Distributors create releases using the packager component, producing artifacts consumed by the updater. Typical workflows integrate with AppVeyor, Azure DevOps, GitHub Actions, and TeamCity for building and publishing. End users obtain applications via direct download pages hosted on platforms like GitHub Releases or content delivery networks similar to offerings by Amazon Web Services, Cloudflare, and Akamai Technologies. Command-line usage parallels tools such as choco from Chocolatey (software), while scripting and automation often reuse idioms from PowerShell, Bash (Unix shell), and build orchestration patterns common to Make (software)-style pipelines.
The update mechanism uses a client-side updater that checks for new releases, downloads deltas or full packages, and performs staged swaps of application directories. This approach is conceptually comparable to update flows in Google Chrome and Mozilla Firefox, while implementing delta delivery strategies seen in rsync-style synchronization and binary patching libraries. Update distribution is managed through static hosting on services like GitHub Pages, Amazon S3, or artifact servers used by Artifactory and Nexus Repository Manager. Integration with CI/CD systems such as GitHub Actions and Azure Pipelines enables automated release promotion similar to release practices in Kubernetes and Docker projects.

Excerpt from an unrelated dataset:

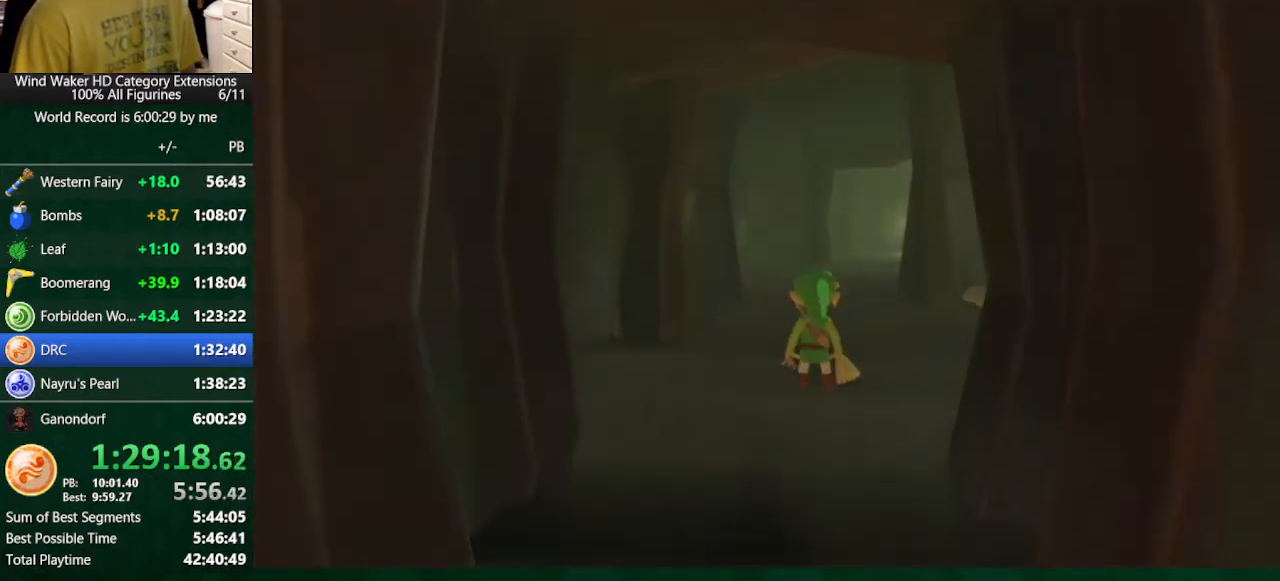
{"buttons": [], "left_stick": "center", "right_stick": "center", "button_events": []}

Security considerations center on code signing, integrity verification, and minimization of privilege elevation. Squirrel.Windows encourages the use of digital signatures issued by authorities like DigiCert and Let’s Encrypt for distribution channels, and aligns with signing practices used in Microsoft Authenticode workflows. Its updater runs in user space to reduce attack surface compared to privileged installers such as MSI run with elevated rights. Security testing and static analysis techniques employed by projects such as OWASP and tools from Microsoft Security Code Analysis are commonly applied to Squirrel-based distributions. Threat modeling often references adversary techniques catalogued by MITRE ATT&CK.
Squirrel.Windows integrates with packaging ecosystems including NuGet, build systems like MSBuild, and artifact pipelines in AppVeyor and Azure DevOps. It has been wrapped by wrappers and helper projects maintained on GitHub and interfaced with front-end frameworks such as Electron (software framework), React (JavaScript library), and Angular (web framework). Tooling around release automation leverages semantic-release-style workflows popularized in npm (software registry) ecosystems, and complements distribution strategies used by Homebrew and Chocolatey (software) in multi-platform deployment scenarios.
Squirrel.Windows saw adoption among early Electron (software framework) applications and independent developers publishing via GitHub Releases. Notable projects that historically used Squirrel-like update flows include applications such as Slack (software), editors influenced by Atom (text editor), and various cross-platform clients distributed by startups and open-source maintainers on GitHub. Its design influenced and was compared to updater systems in Spotify, Dropbox, and other desktop-first services that implemented silent or automatic updates. While some large vendors migrated to proprietary or platform-integrated updaters, Squirrel.Windows remains referenced in communities around Electron (software framework), .NET Foundation, and packaging research led by contributors in repositories across GitHub and GitLab.